A U.S. appeals court declared unconstitutional an amendment to Michigan’s state constitution that barred its public colleges including the University of Michigan and Michigan State University from considering race, gender or ethnicity in admissions.
The voter-initiated amendment, known as Proposal 2, took effect in December 2006, according to the Cincinnati-based appellate panel, in the wake of two 2003 U.S. Supreme Court rulings that said while universities couldn’t establish racial group quotas, they could consider race, ethnicity and other factors.
“We find that Proposal 2 unconstitutionally alters Michigan’s political structure by impermissibly burdening racial minorities,” the appellate court majority said today.
The 2-1 ruling reversed a lower court decision in favor of the governing bodies for the state schools including Wayne State University in Detroit. The University of Michigan is in Ann Arbor. Michigan State is located in East Lansing.
Dissenting, U.S. Circuit Judge Julia Smith Gibbons said she didn’t find that the amendment impermissibly altered the state’s political process and affirmed its lawfulness under the U.S. Constitution.
The Coalition to Defend Affirmative Action, Integration and Immigration Rights and Fight for Equality by Any Means Necessary, a Detroit-based civil rights organization, filed a lawsuit challenging Proposal 2 in that city’s federal courthouse in that in Nov. 2006.
“It’s a great victory for students and for the new civil rights movement,” attorney and organization chairwoman Shanta Driver said today in a press statement after the ruling was released.
The decision, Driver said, means thousands of black, Latino and Native American students “will now have the chance to receive an education at the state’s best universities.”

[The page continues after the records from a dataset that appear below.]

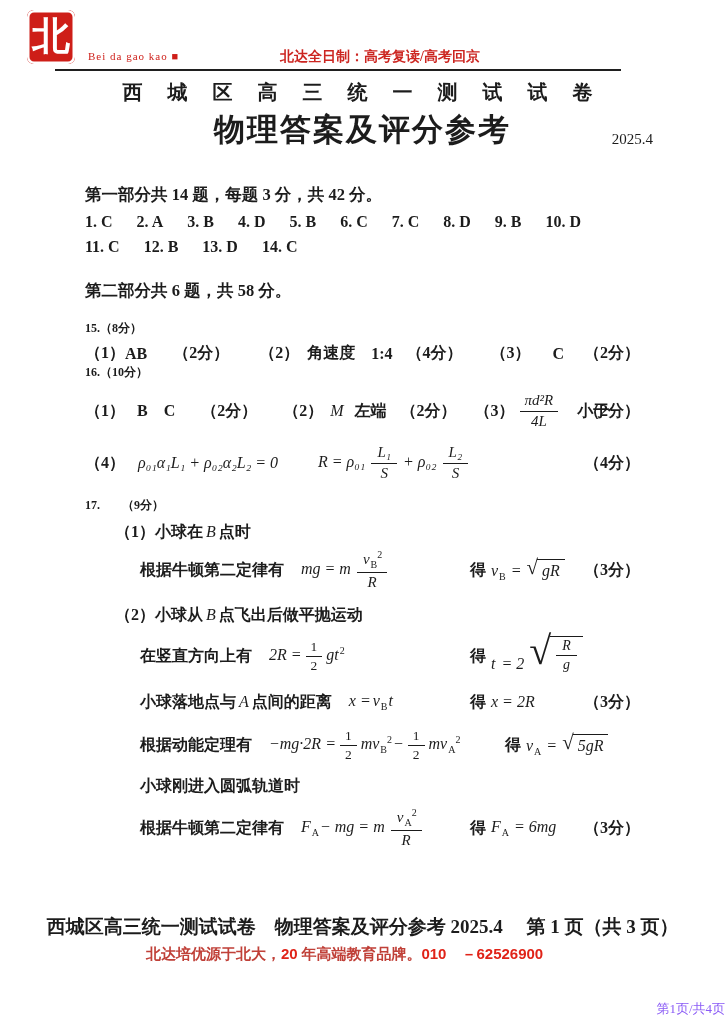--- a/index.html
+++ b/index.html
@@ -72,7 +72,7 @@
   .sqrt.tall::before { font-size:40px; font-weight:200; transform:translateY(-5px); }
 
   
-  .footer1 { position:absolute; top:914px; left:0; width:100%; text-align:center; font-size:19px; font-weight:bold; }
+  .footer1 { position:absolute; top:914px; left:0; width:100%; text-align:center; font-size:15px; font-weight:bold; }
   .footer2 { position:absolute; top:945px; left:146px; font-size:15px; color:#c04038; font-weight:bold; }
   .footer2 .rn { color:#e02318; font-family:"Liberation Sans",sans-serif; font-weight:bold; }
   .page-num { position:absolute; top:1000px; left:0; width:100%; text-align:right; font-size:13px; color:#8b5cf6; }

Writing for the two-person majority, U.S. Circuit Judge R. Guy Cole said an equal protection violation was created when Proposal 2’s proponents took away state schools authority to institute “racially focused” policies and “lodged it in at the most remote level of Michigan’s government, the state constitution,” effectively putting the issue out of the political reach of those who favored such policies.
Michigan Attorney General Bill Schuette, in a press statement, said he will seek reversal of the appeals court decision.
‘Based Upon Merit’
“Entrance to our great universities must be based upon merit and I will continue the fight for equality, fairness and rule of law,” Schuette said in a press statement.
Jennifer Gratz, whose 1997 lawsuit over the University of Michigan’s admissions policies led to one of the 2003 Supreme Court rulings cited in today’s appellate ruling, called the two- judge majority opinion “insanity,” and said she was confident it would be overturned.
Gratz, 33, campaigned for adoption of Proposal 2 and now works for the American Civil Rights Institute in Sacramento, California, which describes its mission as educating the public on “the harms of racial and gender preferences.”
“The U.S. Supreme Court has already approved this process and said the ultimate rule is with the voting public of each state,” she said. “Judges don’t get to legislate from the bench and overturn the will of the people.”
U.S. District Judge David M. Lawson, in a March 2008 decision, upheld the amendment to the state’s constitution.
“Proposal 2 allows universities to use neutral criteria — grades, test scores, schools of origin, community geographics, economic factors, and a host of others — in the admissions process,” Lawson wrote.
“If these factors are not suitable proxies that generate racially diverse student populations, the universities will be all the poorer, but not because of conscious discrimination.” He added.
The case is Coalition to Defend Affirmative Action, Integration and Immigrant Rights v. Regents of the University of Michigan, 08-1387, 6th U.S. Circuit Court of Appeals (Cincinnati).